Exhibit at Old Dominion University Perry Library

by | May 25, 2012 | What’s Happening

Through June 28

As part of Holocaust remembrance activities, “The Face of the Ghetto” exhibition in Norfolk is a collaboration of the Institute for Jewish Studies and Interfaith Understanding, College of Arts and Letters; the Federal Republic of Germany; and the Old Dominion University Libraries.

During World War II, the German Nazis established the second largest ghetto for Jews in the occupied Polish city of Łód´z, renamed Litzmannstadt by the German occupants. In April 1940, more than 160,000 Jews from the Warthegau region were crowded into the Litzmannstadt Ghetto which consisted of an area of 4.14 square kilometers. Later, 20,000 Jews from the German Reich, Prague and Luxembourg were deported to Litzmannstadt. More than 5,000 Roma also were incarcerated there in 1941.

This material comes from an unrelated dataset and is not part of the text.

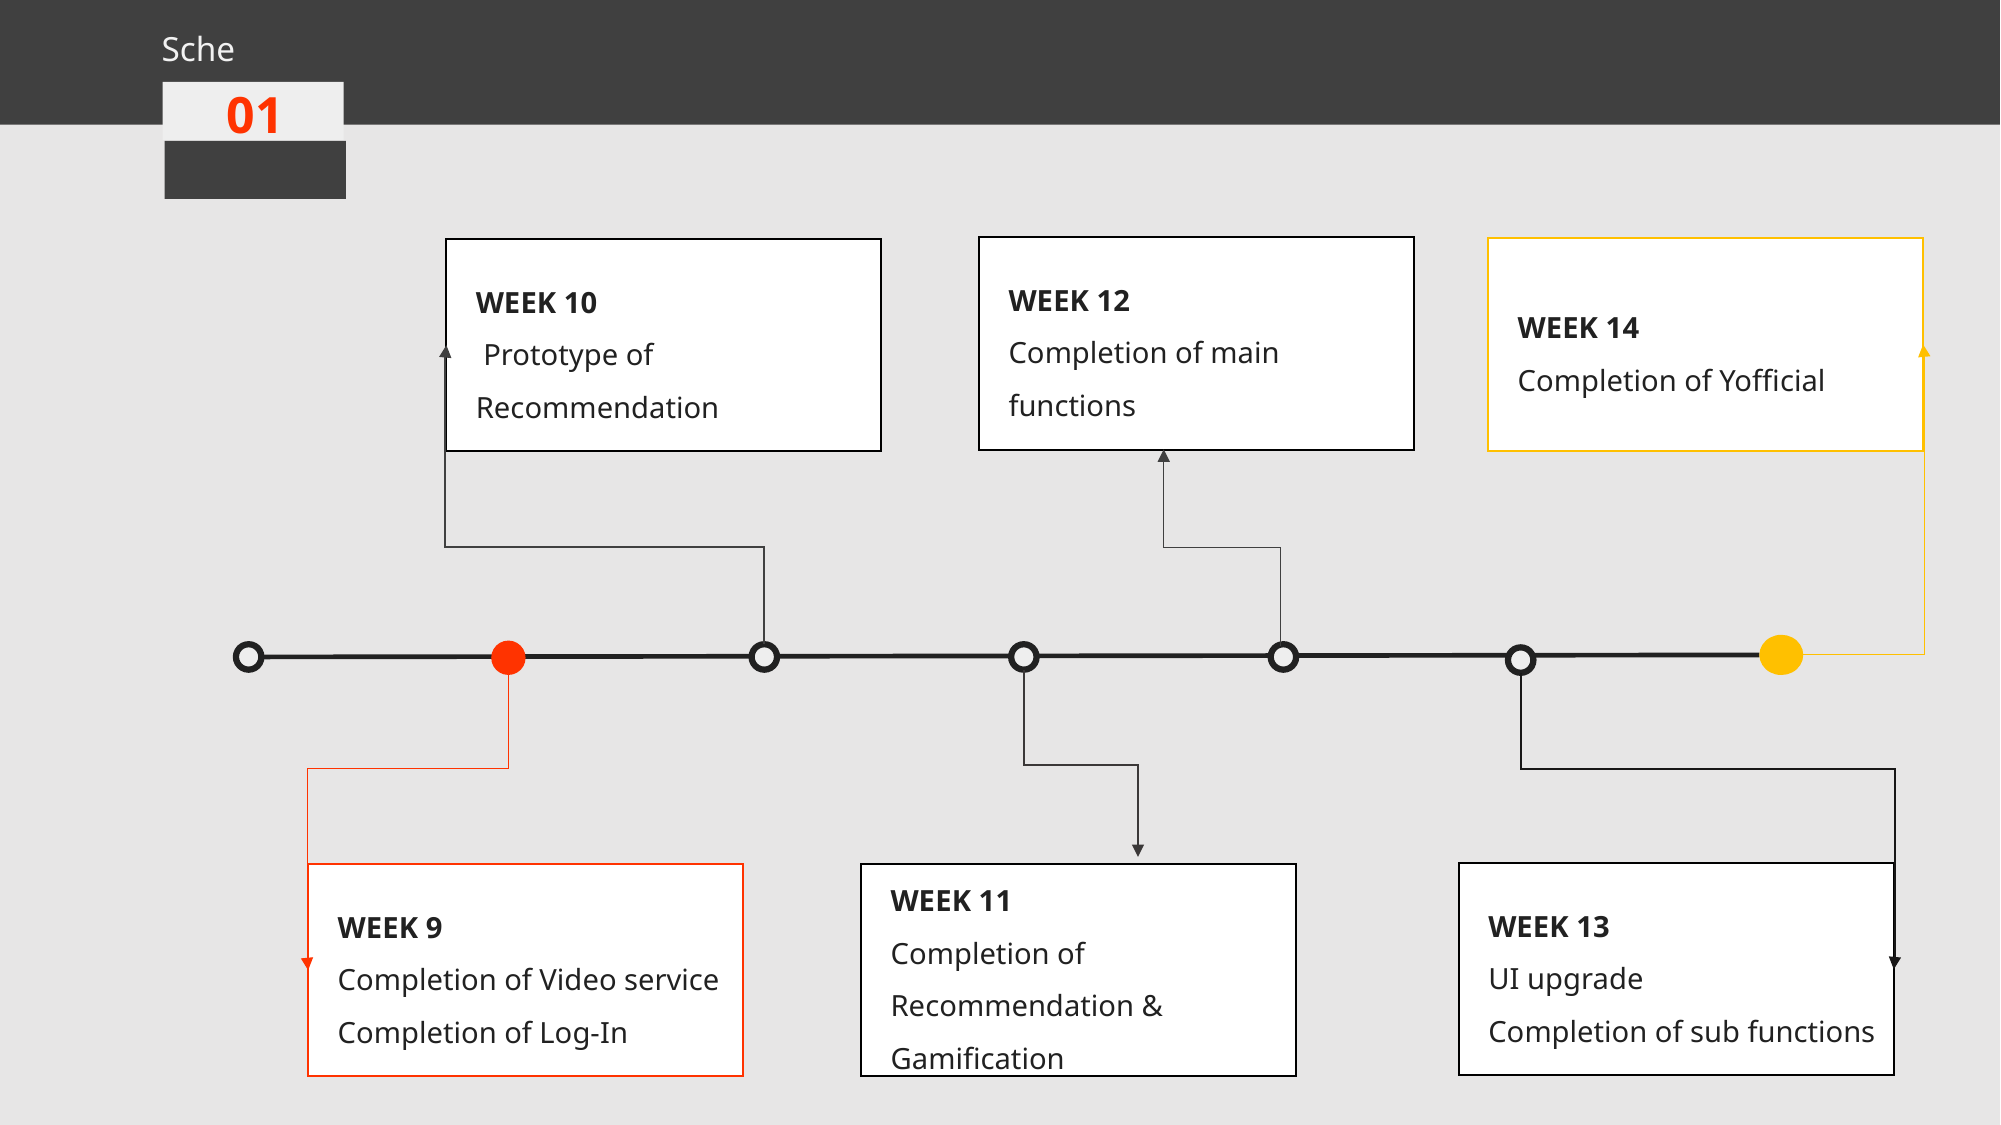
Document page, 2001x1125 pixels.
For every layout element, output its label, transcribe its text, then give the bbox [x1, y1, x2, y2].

As a result of the abominable conditions, more than 43,000 people died in the Litzmannstadt Ghetto. In 1942, tens of thousands of Jews with thousands of children among them were deported and killed in the Kulmhof extermination camp. The ghetto was dissolved in August 1944,and all but a handful of the remaining
inhabitants were killed in the Auschwitz extermination camp.

Professional Jewish photographers were instructed by the Jewish council of the Litzmannstadt Ghetto to photographthe daily life and work. They took pictures of children playing, working and eating and also produced touching portraits. The pictures were intended to show a functioning community and testify to the utility of Jewish workers for the German economy.

A collection of 12,000 contact prints by these Jewish photographers in the Litzmannstadt Ghetto is preserved in the Łód State Archive. For this exhibition, 50 prints were selected and enlarged. Quotations from survivor reports and from the chronicle of the ghetto accompany each photograph. A short overview of the ghetto’s history, a description of the photography as an historic source and information about the photographers provide an introduction into the exhibition.

The exhibition is composed and provided by the Topography of Terror Foundation in Berlin, Germany and is supported by the Foreign Office, Federal Republic of Germany. The exhibition was first shown in the United States at the United Nations in New York City, and is currently on tour.